I set out to these two purposes and they are working out. Why am I dissatisfied? :)

Anonymous said...

Conrad, there's a lot to like about Imaginative Universals, and there's also a bell that rings in my head whenever somebody conflates Heidegger and Frankfurt. ("For now, however, the difference isn't all that important.") Heidegger had the, ah, good taste not to publish a gold-plated volume entitled "On Truth" comprising around 300 words.

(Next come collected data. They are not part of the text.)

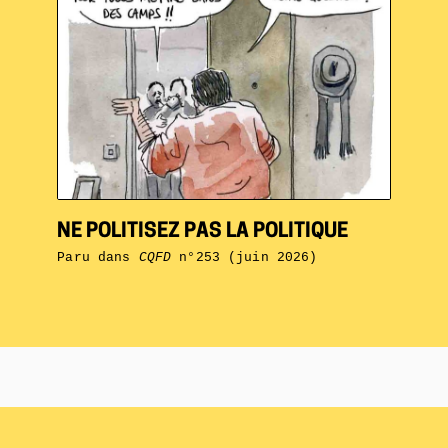
NE POLITISEZ PAS LA POLITIQUE
Paru dans
CQFD
n°253 (juin 2026)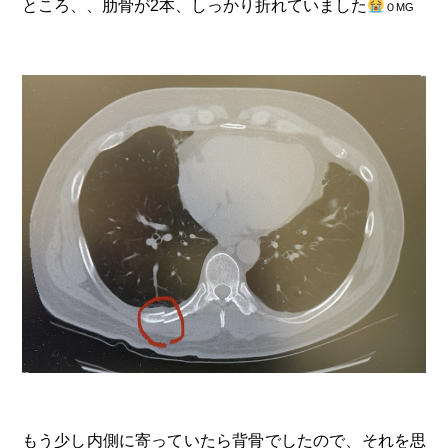
ところ、、肋骨が2本、しっかり折れていました
ＯMG
もう少し内側に寄っていたら背骨でしたので、それを思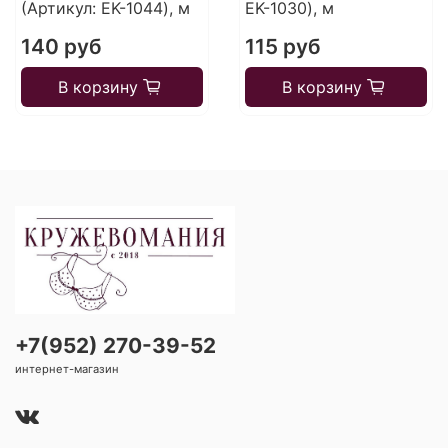
(Артикул: EK-1044), м
EK-1030), м
140 руб
115 руб
В корзину
В корзину
+7(952) 270-39-52
интернет-магазин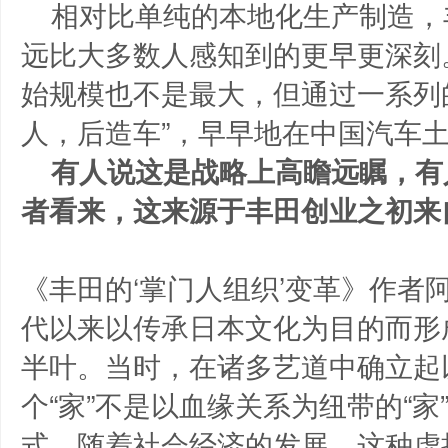
相对比单纯的本地化生产制造，
远比大多数人感知到的更早更深刻
始规模也不是最大，但通过一系列
人，后造车”，早早地在中国汽车
有人说这是战略上高瞻远瞩，有
者看来，这来源于丰田创业之初来
《丰田的‘掌门人组织’变革》作者
代以来以传承日本文化为目的而形
半叶。当时，在诸多艺道中确立起以
个“家”不是以血缘关系为纽带的“家
式。随着社会经济的发展，这种虚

Happy New Year! Here's to hoping your ambivalence never flags.

Conrad H. Roth said...

Shall we say 10 paces, Joe, or 15? Seriously though, that bell of yours must ring all the time. And could one really put Heidegger and 'good taste' together? The man's mind was high camp. Happy New Year to you, my friend!

(And many thanks to the rest of you! I feel quite the same as you Gawain--but Steve really will have to let me in on his somnoblogulent secret...)

chris miller said...

Happy Birthday, Vunex, and thankyou, Conrad, for your kind words concerning my very self-indulgent blogging (was it really 8,849words ? phew !)

One thing I've noticed about blogging -- as opposed to listserving -- is that it's
more congenial -- more like guest-meeting-host -- and less like thug-meeting-thug on a
dark street.

And while listservs often seem to slog on forever -- blogs are so effervescent -- like spider webs --
that appear without announcement -- and disappear without warning.

It's all very temporary -- but for those brief moments spent with NYR's memories, Gawain's discoveries, Conrad's puzzlements, or ALT's Canadians -- it's just about the most glorious way to waste time ever invented.